Es ist auf den ersten Blick eine so unglaubliche Geschichte, dass sie nicht wahr sein kann. Im Idealfall wurde sie von Hollywood erfunden. Aber – das wird bei Ben Afflecks »Argo« schon im Vorspann klar – so kreativ war noch nicht mal die Traumfabrik. Was Affleck hier in seiner dritten Regiearbeit erzählt, beruht auf einer wahren Begebenheit über eine freigegebene Geheimakte des CIA – und ist gerade deswegen vielleicht noch unglaublicher.
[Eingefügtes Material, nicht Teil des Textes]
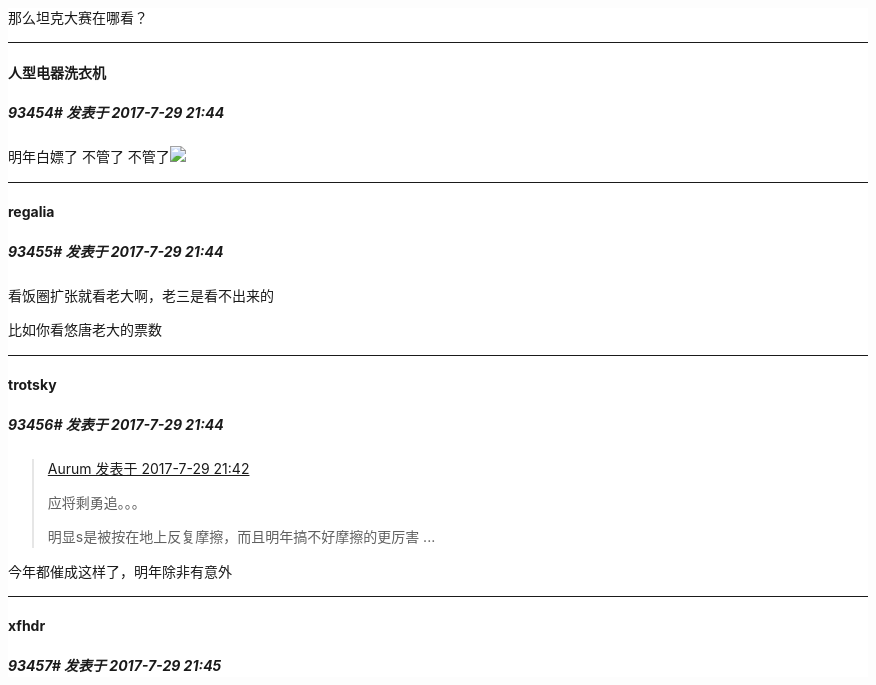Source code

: 


那么坦克大赛在哪看？







-----

####  人型电器洗衣机  
##### 93454#       发表于 2017-7-29 21:44




明年白嫖了 不管了 不管了<img src="https://static.saraba1st.com/image/smiley/face2017/065.png" referrerpolicy="no-referrer">







-----

####  regalia  
##### 93455#       发表于 2017-7-29 21:44




看饭圈扩张就看老大啊，老三是看不出来的

比如你看悠唐老大的票数







-----

####  trotsky  
##### 93456#       发表于 2017-7-29 21:44



<blockquote><a href="httphttps://bbs.saraba1st.com/2b/forum.php?mod=redirect&amp;goto=findpost&amp;pid=36725731&amp;ptid=1105387" target="_blank">Aurum 发表于 2017-7-29 21:42</a>

应将剩勇追。。。


明显s是被按在地上反复摩擦，而且明年搞不好摩擦的更厉害 ...</blockquote>
今年都催成这样了，明年除非有意外







-----

####  xfhdr  
##### 93457#       发表于 2017-7-29 21:45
»Argo« erzählt – wenn auch nur am Rande – von der Geiselnahme in der amerikanischen Botschaft am 4. November 1979 in Teheran, auf dem Höhepunkt der iranischen Revolution. Während 52 Botschaftsmitarbeiter 444 Tage in Haft waren, gelang einigen Mitarbeitern die Flucht. Sie verschanzten sich in der kanadischen Botschaft, waren als sogenannte Hausgäste willkommen. Da die Aktenvernichtung vor der Erstürmung iranischer Revoluzzer nicht abgeschlossen werden konnte, war es nur eine Frage der Zeit bis den Geiselnehmern auffiel, dass sechs Amerikaner fehlten. Für das Leben aller Beteiligten ungünstig. Der CIA-Agent Tony Mendez (gespielt von Affleck selbst, ganz im Stil der siebziger Jahre mit Vollbart und Cord-Jackett) sollte die entflohenen Geiseln aus dem Iran holen. Dafür entwickelte er einen unglaublichen Plan. Mit einem erfundenen Filmprojekt, das selbst in Hollywood vorgestellt wurde, sollten die Hausgäste als Filmcrew auf Locationsuche das Land verlassen. Der Film dahinter, »Argo«, ist ein Science-Fiction-Fantasyabenteuer mit Mondlandschaften, Wüsten und exotischen Drehorten, eine filmische Konkurrenz zu »Star Wars«. Das ganze Projekt musste Hand und Fuß haben: Werbeanzeigen in Hollywoods Branchenblättern, szenische Lesungen aus dem Drehbuch in vollem Kostüm, ein Produzent, der auf den Tisch haut und sagt: »Wenn ich einen fingierten Film drehe, wird es ein fingierter Kassenknüller!«
»Argo« ist nicht nur ein packender Politthriller. Es ist Geschichtsstunde und bissige Hollywoodsatire zugleich. Afflecks Ruf als Regisseur, das ist schon seit dem oscarnominierten »The Town« kein Geheimnis mehr, ist fast schon besser als der als Schauspieler. Der Showdown ist fast schon gelassen und unspektakulär – zum Glück. Hier wird kein amerikanisches Heldenstück erzählt. Der Ruhm gehörte den Kanadiern. Die USA durfte offiziell von der ungewöhnlichen Befreiungsaktion nichts wissen und vor allem nicht darüber sprechen. Affleck beweist also nicht nur ein Händchen für ein reduziertes Timing, er hat auch ein Gespür für Humor. Zum Beispiel wenn Alan Arkin als verbissener Produzent Lester Siegel und John Goodman als oscarprämierter Make-Up-Artist John Chambers in einer nervenaufreibenden Parallelmontage die eigenen Studios nicht durchqueren können, weil ein schlechtes B-Movie gedreht wird. Anspielungen wie diese liebt Hollywood; eine Selbstreferenzialität, wie sie erst »The Artist« hatte. Nicht zu unrecht wird »Argo« daher schon für die kommende Award-Saison als heißer Kandidat gehandelt.